[Extracted page text data]
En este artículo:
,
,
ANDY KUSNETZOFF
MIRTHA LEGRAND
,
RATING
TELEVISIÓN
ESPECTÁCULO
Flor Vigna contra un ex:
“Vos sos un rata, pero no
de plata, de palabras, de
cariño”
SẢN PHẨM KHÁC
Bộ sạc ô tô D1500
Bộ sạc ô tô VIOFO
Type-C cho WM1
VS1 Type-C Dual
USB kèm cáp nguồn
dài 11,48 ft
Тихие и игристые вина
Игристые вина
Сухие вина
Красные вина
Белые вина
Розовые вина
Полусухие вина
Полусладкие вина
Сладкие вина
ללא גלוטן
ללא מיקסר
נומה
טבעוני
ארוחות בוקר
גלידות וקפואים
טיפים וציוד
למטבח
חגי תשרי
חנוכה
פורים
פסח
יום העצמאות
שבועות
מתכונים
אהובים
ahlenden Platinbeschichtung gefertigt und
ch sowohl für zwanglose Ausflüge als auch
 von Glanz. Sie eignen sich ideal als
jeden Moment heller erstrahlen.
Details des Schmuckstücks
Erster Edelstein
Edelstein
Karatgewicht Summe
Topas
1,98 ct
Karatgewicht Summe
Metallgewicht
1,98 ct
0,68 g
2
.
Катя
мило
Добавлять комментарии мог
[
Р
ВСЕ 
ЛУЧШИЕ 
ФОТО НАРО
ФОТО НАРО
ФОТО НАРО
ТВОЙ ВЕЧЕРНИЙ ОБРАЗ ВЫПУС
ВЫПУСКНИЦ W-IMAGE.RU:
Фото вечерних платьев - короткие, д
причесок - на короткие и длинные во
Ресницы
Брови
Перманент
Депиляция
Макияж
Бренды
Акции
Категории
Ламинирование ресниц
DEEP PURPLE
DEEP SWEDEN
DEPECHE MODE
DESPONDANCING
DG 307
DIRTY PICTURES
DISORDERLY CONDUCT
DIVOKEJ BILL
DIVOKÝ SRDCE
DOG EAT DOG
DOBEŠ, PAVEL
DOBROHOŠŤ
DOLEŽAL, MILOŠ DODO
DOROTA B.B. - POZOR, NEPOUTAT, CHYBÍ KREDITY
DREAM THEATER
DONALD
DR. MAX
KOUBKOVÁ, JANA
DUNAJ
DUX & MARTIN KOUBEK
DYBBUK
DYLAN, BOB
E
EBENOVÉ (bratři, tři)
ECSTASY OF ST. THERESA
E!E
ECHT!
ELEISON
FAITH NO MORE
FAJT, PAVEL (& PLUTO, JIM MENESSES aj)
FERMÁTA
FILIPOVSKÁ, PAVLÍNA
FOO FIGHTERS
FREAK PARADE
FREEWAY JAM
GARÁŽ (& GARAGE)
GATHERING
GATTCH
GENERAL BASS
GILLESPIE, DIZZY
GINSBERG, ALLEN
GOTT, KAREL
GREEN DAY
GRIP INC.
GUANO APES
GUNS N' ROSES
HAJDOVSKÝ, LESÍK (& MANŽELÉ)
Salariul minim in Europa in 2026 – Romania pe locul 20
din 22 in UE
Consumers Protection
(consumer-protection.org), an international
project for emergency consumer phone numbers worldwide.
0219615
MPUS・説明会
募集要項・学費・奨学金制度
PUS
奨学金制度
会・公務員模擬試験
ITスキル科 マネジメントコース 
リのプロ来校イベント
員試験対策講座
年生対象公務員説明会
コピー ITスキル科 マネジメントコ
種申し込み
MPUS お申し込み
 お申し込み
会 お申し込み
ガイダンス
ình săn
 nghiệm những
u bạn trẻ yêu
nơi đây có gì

> _What this task involves_: Reproduce verbatim the lines from the start of the rows up to and including the line containing "ТВОЙ ВЕЧЕРНИЙ ОБРАЗ ВЫПУС".

> _Written answer_:
En este artículo:
,
,
ANDY KUSNETZOFF
MIRTHA LEGRAND
,
RATING
TELEVISIÓN
ESPECTÁCULO
Flor Vigna contra un ex:
“Vos sos un rata, pero no
de plata, de palabras, de
cariño”
SẢN PHẨM KHÁC
Bộ sạc ô tô D1500
Bộ sạc ô tô VIOFO
Type-C cho WM1
VS1 Type-C Dual
USB kèm cáp nguồn
dài 11,48 ft
Тихие и игристые вина
Игристые вина
Сухие вина
Красные вина
Белые вина
Розовые вина
Полусухие вина
Полусладкие вина
Сладкие вина
ללא גלוטן
ללא מיקסר
נומה
טבעוני
ארוחות בוקר
גלידות וקפואים
טיפים וציוד
למטבח
חגי תשרי
חנוכה
פורים
פסח
יום העצמאות
שבועות
מתכונים
אהובים
ahlenden Platinbeschichtung gefertigt und
ch sowohl für zwanglose Ausflüge als auch
 von Glanz. Sie eignen sich ideal als
jeden Moment heller erstrahlen.
Details des Schmuckstücks
Erster Edelstein
Edelstein
Karatgewicht Summe
Topas
1,98 ct
Karatgewicht Summe
Metallgewicht
1,98 ct
0,68 g
2
.
Катя
мило
Добавлять комментарии мог
[
Р
ВСЕ 
ЛУЧШИЕ 
ФОТО НАРО
ФОТО НАРО
ФОТО НАРО
ТВОЙ ВЕЧЕРНИЙ ОБРАЗ ВЫПУС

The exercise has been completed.